- **Фрагмент для чтения**:
Личному заказу Александра III обязан своим возникновением цикл религиозных хоровых сочинений Чайковского. Композитор относился к этой сфере своего творчества серьезно; он написал также «Литургию Святого Иоанна Златоуста» и «Всенощное бдение». Когда Баланчин в 1981 году готовил в «Нью-Йорк сити балле» свой фестиваль Чайковского, я напомнил ему о религиозной музыке композитора. Баланчин, фанатичный поклонник Чайковского и человек глубоко верующий, очень заинтересовался и попросил принести ему запись «Литургии». Прослушав ее, он вернул мне пластинку с кратчайшим комментарием: «Не Бах».

Как нам известно из писем и дневников Чайковского, его отношение к религии было глубоко двойственным. Но сочинение духовной музыки он очевидным образом рассматривал как акт глубоко верноподданнический и патриотический, как приношение на алтарь Отечества. Это – одна из важных граней имперского облика музыки Чайковского.

В 1877 году Россия, воодушевляемая панславистскими лозунгами, объявила войну Турции. Чайковский (вместе со всеми прочими петербургскими интеллектуалами) с жадным интересом следил за действиями русской армии, тем более что на театре военных действий присутствовал сам император Александр II, а наследник командовал крупным воинским соединением. Как никогда, композитор ощущал – живо и эмоционально – свою органичную принадлежность к великой империи и жил ее интересами, на какое-то время даже забыв свои повседневные, иногда весьма драматичные огорчения и переживания. «Совестно проливать слезы о себе, – признавался он в одном из писем, – когда текут в стране потоки крови ради общего дела».

Но странным образом, писавшаяся Чайковским в дни русско-турецкой войны Четвертая симфония оказалась для композитора первым шагом в сторону от столь характерной для него ранее имперской трактовки этого жанра. В этом произведении личность впервые выходит за пределы предопределенных ритуальных отношений с обществом и государством. Известно письмо Чайковского к его покровительнице Надежде фон Мекк, в котором он многословно излагает скрытую программу Четвертой симфонии, описывая ее как попытку человека уйти от своей судьбы. Над автобиографическим героем симфонии тяготеет, согласно мелодраматическому объяснению композитора, «роковая сила, которая мешает порыву к счастью дойти до цели».

В финале Четвертой симфонии Чайковский впервые противопоставляет одинокую личность и народ. Здесь этот конфликт еще разрешается подчинением индивидуальной воли – коллективной. Чайковский комментировал: «Если ты в самом себе не находишь мотивов для радостей, смотри на других людей. Ступай в народ. <…> Веселись чужим весельем. Жить все-таки можно».

Но в следующей, Пятой симфонии, написанной 11 лет спустя (1888), подобный компромисс героя и общества уже невозможен. И в финале отчужденный герой наблюдает за торжественным помпезным шествием как бы со стороны. (Эта музыкально-философская идея была подхвачена и с грандиозной силой использована Шостаковичем в финале его Пятой симфонии, в трагическом 1937 году.)

- **Задание 1**: Представьте в виде таблицы Markdown с колонками «№» и «Строка» строки из записей, от строки с «collaterali più comuni» до строки с «consultazione specialistica?» включительно, пропустив пустые строки.

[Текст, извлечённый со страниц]
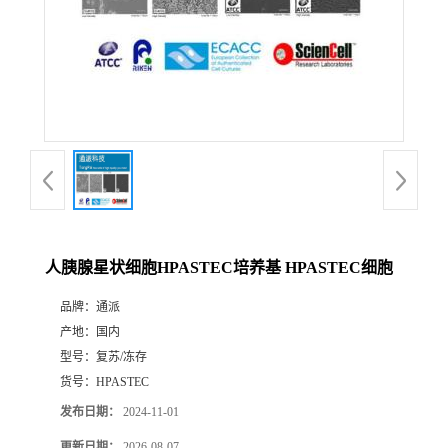
人胰腺星状细胞HPASTEC培养基 HPASTEC细胞
品牌：
通派
产地：
国内
型号：
复苏/冻存
货号：
HPASTEC
发布日期：
2024-11-01
更新日期：
2026-08-07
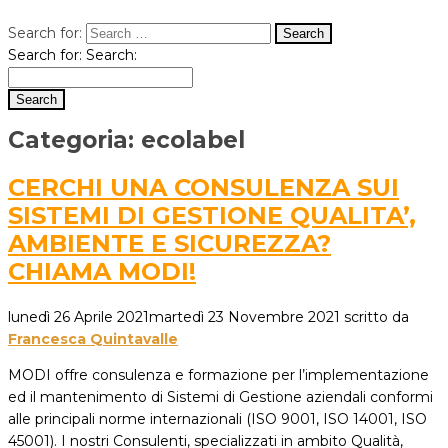
Search for:
Search for:
Search:
Categoria:
ecolabel
CERCHI UNA CONSULENZA SUI
SISTEMI DI GESTIONE QUALITA’,
AMBIENTE E SICUREZZA?
CHIAMA MODI!
lunedì 26 Aprile 2021
martedì 23 Novembre 2021
scritto da
Francesca Quintavalle
MODI offre consulenza e formazione per l’implementazione
ed il mantenimento di Sistemi di Gestione aziendali conformi
alle principali norme internazionali (ISO 9001, ISO 14001, ISO
45001). I nostri Consulenti, specializzati in ambito Qualità,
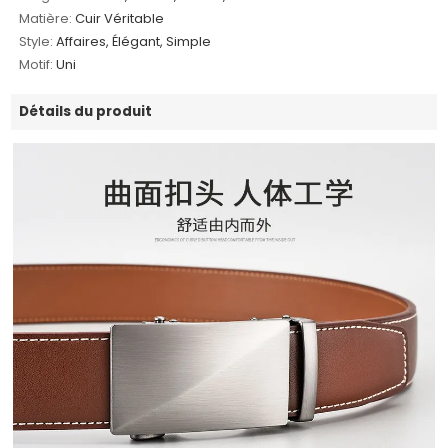
Matière:
Cuir Véritable
Style:
Affaires, Élégant, Simple
Motif:
Uni
Détails du produit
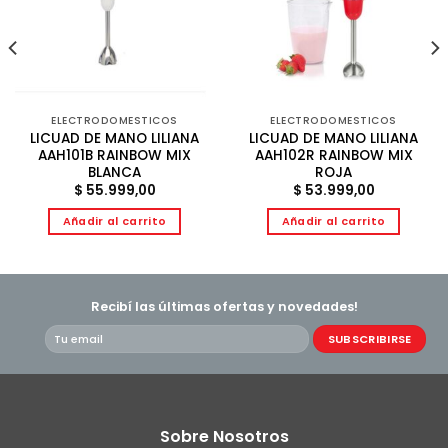
ELECTRODOMESTICOS
ELECTRODOMESTICOS
LICUAD DE MANO LILIANA
LICUAD DE MANO LILIANA
AAH101B RAINBOW MIX
AAH102R RAINBOW MIX
BLANCA
ROJA
$
55.999,00
$
53.999,00
Añadir al carrito
Añadir al carrito
Recibí las últimas ofertas y novedades!
Sobre Nosotros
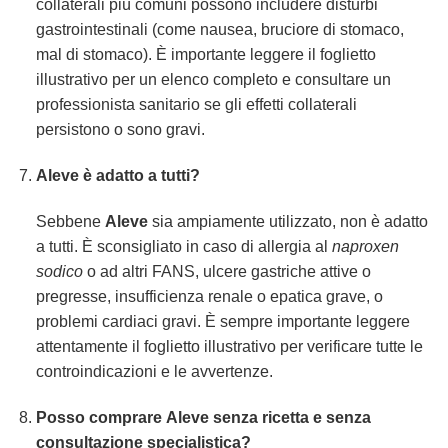
collaterali più comuni possono includere disturbi
gastrointestinali (come nausea, bruciore di stomaco,
mal di stomaco). È importante leggere il foglietto
illustrativo per un elenco completo e consultare un
professionista sanitario se gli effetti collaterali
persistono o sono gravi.
Aleve
è adatto a tutti?
Sebbene
Aleve
sia ampiamente utilizzato, non è adatto
a tutti. È sconsigliato in caso di allergia al
naproxen
sodico
o ad altri FANS, ulcere gastriche attive o
pregresse, insufficienza renale o epatica grave, o
problemi cardiaci gravi. È sempre importante leggere
attentamente il foglietto illustrativo per verificare tutte le
controindicazioni e le avvertenze.
Posso comprare
Aleve
senza ricetta e senza
consultazione specialistica?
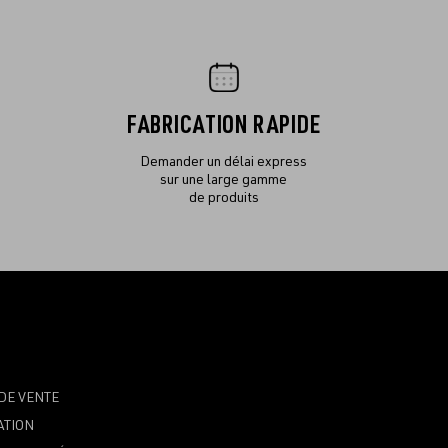
FABRICATION RAPIDE
Demander un délai express
sur une large gamme
de produits
DE VENTE
ATION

- **Задание 2**: Каким комментарием, согласно фрагменту о Чайковском, сопроводил Баланчин возвращённую пластинку с записью «Литургии»?

- **Результат 1**:
| № | Строка |
|---|---|
| 1 | collaterali più comuni possono includere disturbi |
| 2 | gastrointestinali (come nausea, bruciore di stomaco, |
| 3 | mal di stomaco). È importante leggere il foglietto |
| 4 | illustrativo per un elenco completo e consultare un |
| 5 | professionista sanitario se gli effetti collaterali |
| 6 | persistono o sono gravi. |
| 7 | Aleve |
| 8 | è adatto a tutti? |
| 9 | Sebbene |
| 10 | Aleve |
| 11 | sia ampiamente utilizzato, non è adatto |
| 12 | a tutti. È sconsigliato in caso di allergia al |
| 13 | naproxen |
| 14 | sodico |
| 15 | o ad altri FANS, ulcere gastriche attive o |
| 16 | pregresse, insufficienza renale o epatica grave, o |
| 17 | problemi cardiaci gravi. È sempre importante leggere |
| 18 | attentamente il foglietto illustrativo per verificare tutte le |
| 19 | controindicazioni e le avvertenze. |
| 20 | Posso comprare |
| 21 | Aleve |
| 22 | senza ricetta e senza |
| 23 | consultazione specialistica? |

- **Результат 2**: «Не Бах».